Federal Office for Radiation Protection (BfS), Salzgitter
Danish Emergency Management Agency (DEMA), governmental agency under MINISTRY OF DEFENCE (MoD), Birkerød
Technical University of Denmark (DTU), Roskilde
Norwegian Radiation and Nuclear Safety Authority (DSA), Oslo
Environmental Protection Agency (EPA), Wexford
Helmholtz-Zentrum Dresden-Rossendorf EV (HZDR), Dresden
Karlsruhe Institute of Technology (KIT), Eggenstein-Leopoldshafen
Norwegian University of Life Sciences (NMBU), Aas
PDC-ARGOS ApS, Brøndby
National Institute for Public Health and the Environment (RIVM), Bilthoven
Swedish Radiation Safety Authority (SSM), Stockholm
Department of Health (UKHSA), Didcot
Met Office (UKMO), Exeter

Project objectives and goals: 

The present risk assessment and risk management knowledge of civilian emergency planning organisations concerning radiological consequences of nuclear fallout is still limited. This project aims at filling in significant gaps and improving upon current radiological assessment and decision-aiding technological capabilities. Since the invasion of Ukraine by Russia, there has been ongoing concern over the threatened use of tactical nuclear weapons. In such an event, radiation protection of the public should focus on the fallout zone, where urgent protective actions could significantly help reduce health impacts.

Several European countries have already undertaken assessments of the radiological impacts of nuclear detonations and this project will build on that work, further extending technical capabilities. PREDICT aims to enable the major internationally used decision support systems JRODOS and ARGOS and other nationally used atmospheric dispersion and transport codes and follow-on foodchain models to simulate and predict consequences due to the fallout of a nuclear detonation in Europe or worldwide. A key aspect will be the description of the blast cloud which is complex due to its height, the large number of radionuclides (most short-lived) and variety of particle sizes produced. Using a range of source terms and weather conditions, results from different Partner assessment models will be compared and the uncertainties better understood. Recommendations will be made to improve dose modelling and computing run times.
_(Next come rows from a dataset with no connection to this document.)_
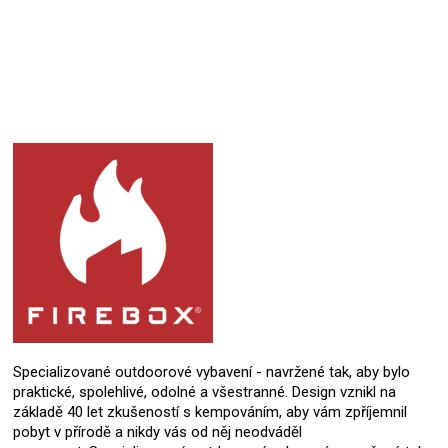
Specializované outdoorové vybavení - navržené tak, aby bylo
praktické, spolehlivé, odolné a všestranné. Design vznikl na
základě 40 let zkušeností s kempováním, aby vám zpříjemnil
pobyt v přírodě a nikdy vás od něj neodváděl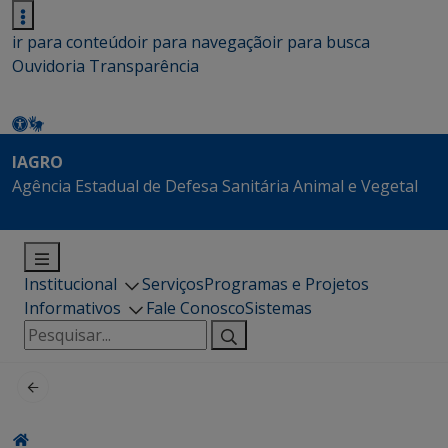
ir para conteúdo
ir para navegação
ir para busca
Ouvidoria
Transparência
IAGRO
Agência Estadual de Defesa Sanitária Animal e Vegetal
Institucional
Serviços
Programas e Projetos
Informativos
Fale Conosco
Sistemas
Pesquisar
por: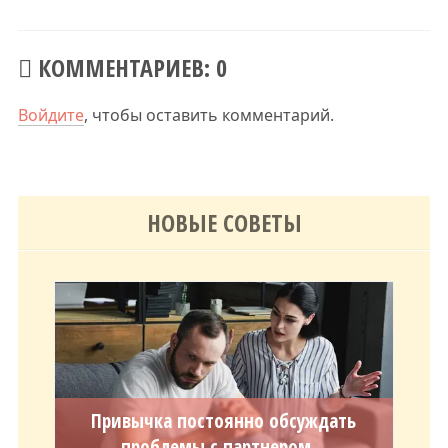
КОММЕНТАРИЕВ: 0
Войдите
, чтобы оставить комментарий.
НОВЫЕ СОВЕТЫ
Привычка постоянно обсуждать
проблемы с партнером...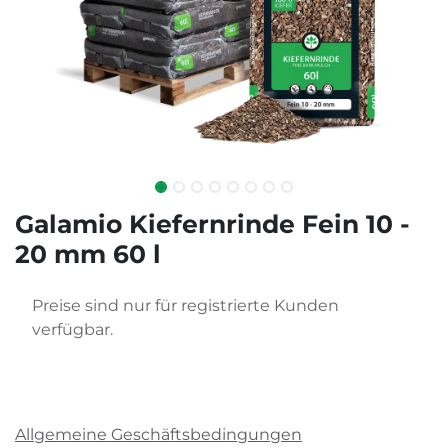
Galamio Kiefernrinde Fein 10 -
20 mm 60 l
Preise sind nur für registrierte Kunden
verfügbar.
Allgemeine Geschäftsbedingungen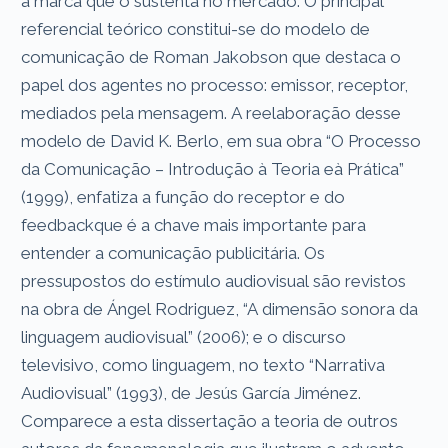
a marca que o sustenta no mercado. O principal
referencial teórico constitui-se do modelo de
comunicação de Roman Jakobson que destaca o
papel dos agentes no processo: emissor, receptor,
mediados pela mensagem. A reelaboração desse
modelo de David K. Berlo, em sua obra “O Processo
da Comunicação – Introdução à Teoria eà Prática”
(1999), enfatiza a função do receptor e do
feedbackque é a chave mais importante para
entender a comunicação publicitária. Os
pressupostos do estímulo audiovisual são revistos
na obra de Ángel Rodriguez, “A dimensão sonora da
linguagem audiovisual” (2006); e o discurso
televisivo, como linguagem, no texto “Narrativa
Audiovisual” (1993), de Jesús García Jiménez.
Comparece a esta dissertação a teoria de outros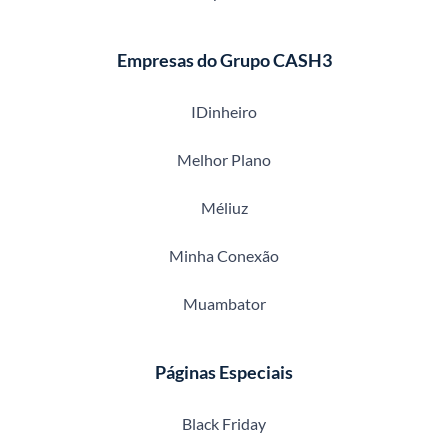
Empresas do Grupo CASH3
IDinheiro
Melhor Plano
Méliuz
Minha Conexão
Muambator
Páginas Especiais
Black Friday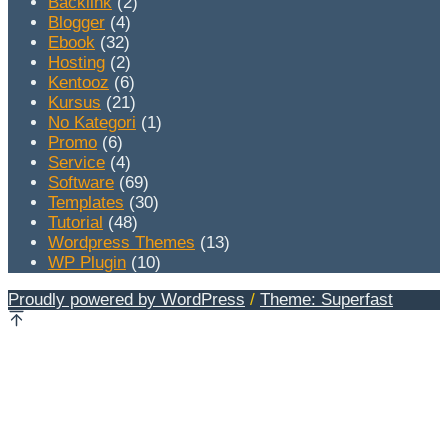
Backlink
(2)
Blogger
(4)
Ebook
(32)
Hosting
(2)
Kentooz
(6)
Kursus
(21)
No Kategori
(1)
Promo
(6)
Service
(4)
Software
(69)
Templates
(30)
Tutorial
(48)
Wordpress Themes
(13)
WP Plugin
(10)
Proudly powered by WordPress
/
Theme: Superfast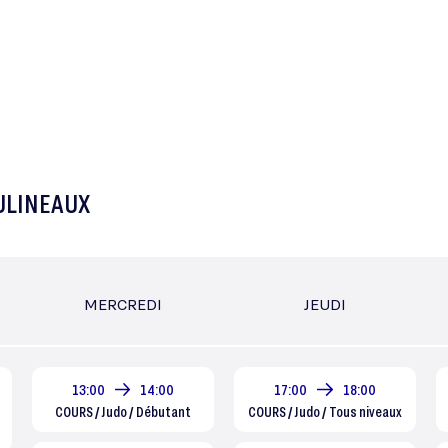
OULINEAUX
MERCREDI
JEUDI
13:00
14:00
17:00
18:00
COURS / Judo / Débutant
COURS / Judo / Tous niveaux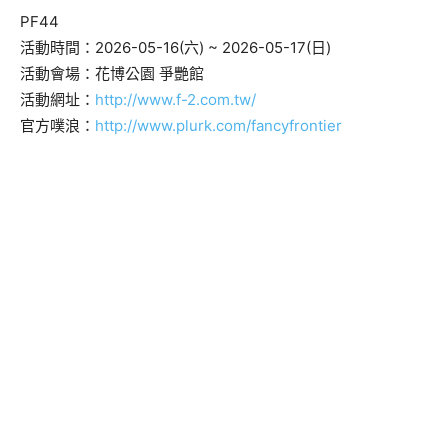
PF44
活動時間：2026-05-16(六) ~ 2026-05-17(日)
活動會場：花博公園 爭艷館
活動網址：
http://www.f-2.com.tw/
官方噗浪：
http://www.plurk.com/fancyfrontier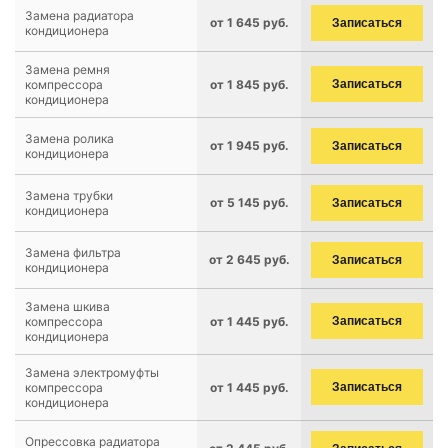
Замена радиатора
от 1 645 руб.
Записаться
кондиционера
Замена ремня
компрессора
от 1 845 руб.
Записаться
кондиционера
Замена ролика
от 1 945 руб.
Записаться
кондиционера
Замена трубки
от 5 145 руб.
Записаться
кондиционера
Замена фильтра
от 2 645 руб.
Записаться
кондиционера
Замена шкива
компрессора
от 1 445 руб.
Записаться
кондиционера
Замена электромуфты
компрессора
от 1 445 руб.
Записаться
кондиционера
Опрессовка радиатора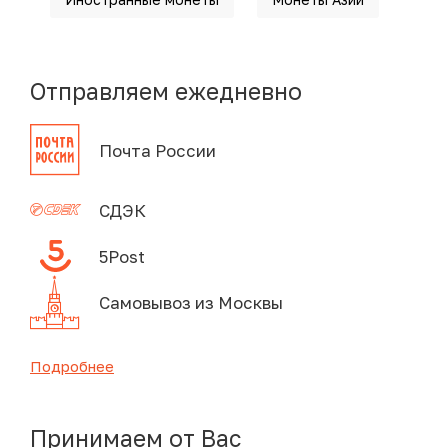
Отправляем ежедневно
Почта России
СДЭК
5Post
Самовывоз из Москвы
Подробнее
Принимаем от Вас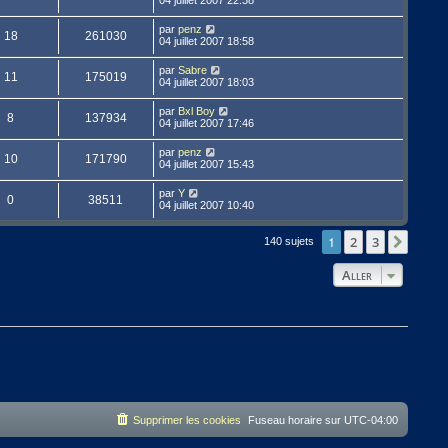
par
penz
18
261030
04 juillet 2007 18:58
par
Sabre
11
175019
04 juillet 2007 18:03
par
Bxl Boy
8
137934
04 juillet 2007 17:46
par
penz
10
171790
04 juillet 2007 15:43
par
Y
0
38511
04 juillet 2007 10:40
1
2
3
Suivan
140 sujets
Aller
Supprimer les cookies
Fuseau horaire sur
UTC-04:00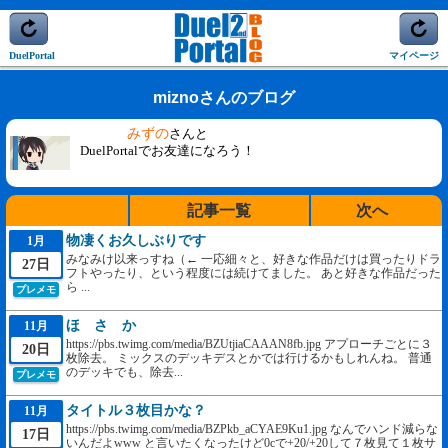
DuelPortal
マイページ
miznoさんのブログ
みずの
さんと
DuelPortalでお友達になろう！
記事一覧
次へ
物凄くお久しぶりです
1月
みなみけ以来っすね（← 一応細々と、好きな作品だけは買ったりドラ
27日
フトやったり、という程度には続けてました。 あと好きな作品だった
ら ...
プレメモ
ほ さ か
11月
https://pbs.twimg.com/media/BZUtjiaCAAAN8fb.jpg アプローチごとに３
20日
枚除去。 ミックスのデッキデスとかでは行けるかもしれんね。 普通
のデッキでも、除去...
プレメモ
タイトル３枚目かな？
11月
https://pbs.twimg.com/media/BZPkb_aCYAE9Ku1.jpg なんでハンド減らな
17日
いんだよwww と言いたくなったけど0cで+20/+20して７枚見て１枚サ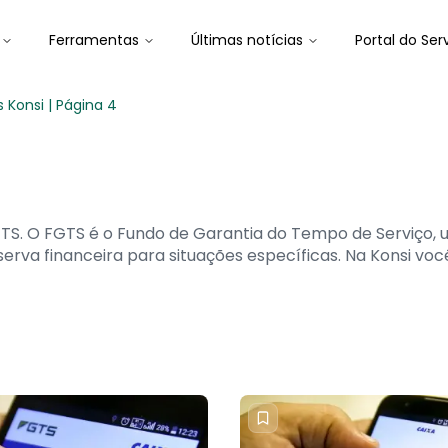
Ferramentas
Últimas notícias
Portal do Ser
 Konsi | Página 4
GTS. O FGTS é o Fundo de Garantia do Tempo de Serviço
erva financeira para situações específicas. Na Konsi vo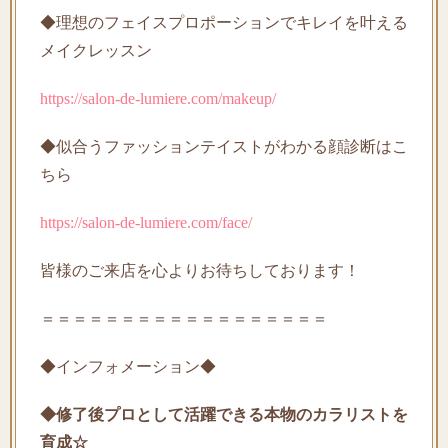
◆理想のフェイスプロポーションでキレイを叶える
メイクレッスン
https://salon-de-lumiere.com/makeup/
◆似合うファッションテイストがわかる顔診断はこ
ちら
https://salon-de-lumiere.com/face/
皆様のご来店を心よりお待ちしております！
＝＝＝＝＝＝＝＝＝＝＝＝＝＝＝＝＝＝
◆インフォメーション◆
◆修了後プロとして活躍できる本物のカラリストを
育成☆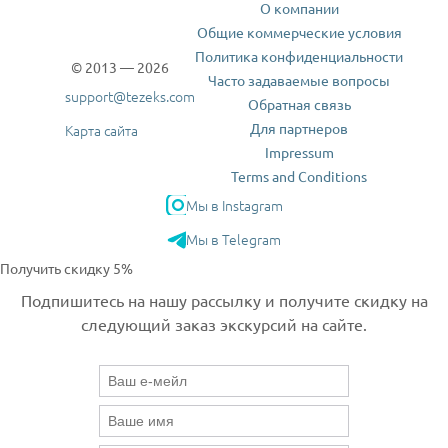
О компании
Общие коммерческие условия
Политика конфиденциальности
© 2013 — 2026
Часто задаваемые вопросы
support@tezeks.com
Обратная связь
Для партнеров
Карта сайта
Impressum
Terms and Conditions
Мы в Instagram
Мы в Telegram
Получить скидку 5%
Подпишитесь на нашу рассылку и получите скидку на
следующий заказ экскурсий на сайте.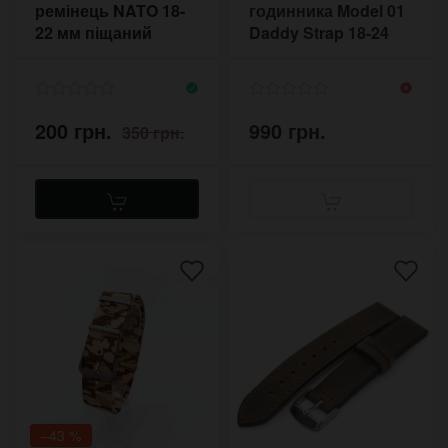
ремінець NATO 18-
годинника Model 01
22 мм піщаний
Daddy Strap 18-24
камуфляж
мм оливковий
200 грн.
990 грн.
350 грн.
–43 %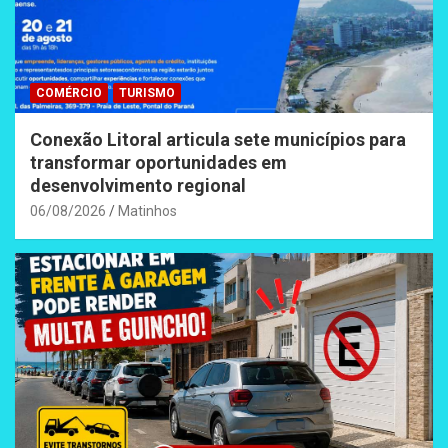
COMÉRCIO
TURISMO
Conexão Litoral articula sete municípios para
transformar oportunidades em
desenvolvimento regional
06/08/2026
Matinhos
Existing advice on responding to nuclear power plant accidents will be adapted, and public protection strategies will be reviewed and improved ways of communicating these to the public will be developed. A key outcome will be harmonising the technical means of decision-making following a nuclear detonation event at the European level as well as considering social, ethical and communication aspects. There will be pro-active engagement with decision-makers and other stakeholders to ensure that the information arising from the assessment models will apply a holistic understanding of the event consequences enabling them to better understand the risks and thereby improving the protection of the public from harm.